Participants of all ages enjoyed the ‘Road to Renewables’ tour.
(Anushka Yadav/The Pointer)
The system circulates water glycol through 372 boreholes, each 250 meters deep, about half the height of the CN Tower, where underground temperatures stay stable at around 10 degrees Celsius. The thermal storage powers heating and cooling year-round, reducing campus GHG emissions by 27 percent and replacing a gas-fired steam plant with mostly clean electricity.
The network spans 190 km of piping and includes 48 Electronic Vehicle chargers at the campus, two of which are fast chargers designed at the university to avoid peak-time electricity use, reducing grid strain and enabling real-world research.
The Landmark Project is part of UofT’s broader $38 million LEED initiative, which aims to cut emissions by over 50 percent by 2027 through deep retrofits, electric boilers, LED upgrades, and energy recovery in lab buildings.
Robinson says the entire campus is being reimagined as a “living lab,” integrating sustainability into operations, teaching, and research across disciplines, from engineering and economics to policy and behavioural science.
“Sustainability isn’t just environmental—it includes social and human dimensions, getting beyond the narrow ‘environmental box’,” he said.
To digest the day’s learnings, participants sat down over a meal to share ideas about the future of renewable energy in Toronto, and to hear Environmental Defence climate and energy senior program manager Aliénor Rougeot remind them that they have a say in how the city’s rising electricity needs are met, which is projected to increase by 10 to 13 terawatt-hours by 2050.
Participants expressed why they want the government to make environmentally conscious decisions and transition to renewable energy sources.
(Anushka Yadav/The Pointer)
Historically, the city’s electricity planning—led by IESO’s Integrated Regional Resource Plan (IRRP)—has been opaque and fossil-fuel focused. That’s beginning to change, with IESO set to release a draft plan this summer for public consultation.
Rougeot highlighted that about half of Toronto’s future electricity needs could be met locally through solutions like district energy, rooftop solar, and potentially offshore wind.

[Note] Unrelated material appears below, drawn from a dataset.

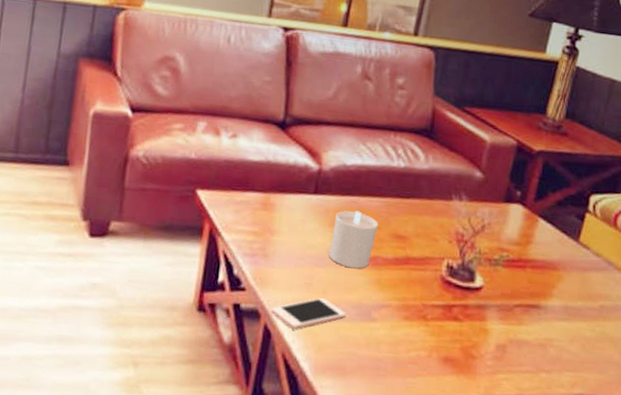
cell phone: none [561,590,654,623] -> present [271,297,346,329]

“And the good news is that renewables are now the cheapest source of new power globally. Also, local renewables save on transmission costs, we don’t need to build expensive new power lines,” she said.
With Ontario importing 70 percent of its natural gas from the U.S., renewables offer a more stable, locally produced energy source. She admitted that there are concerns about reliance on imported solar panels and batteries, but growing investment, including “targetted government support” in Canadian clean tech, could boost self-sufficiency.
“If you care about clean air, climate stability, energy independence, and a healthier future, now is the time to speak up. Let IESO know what you want this electricity future to look like,” she concluded.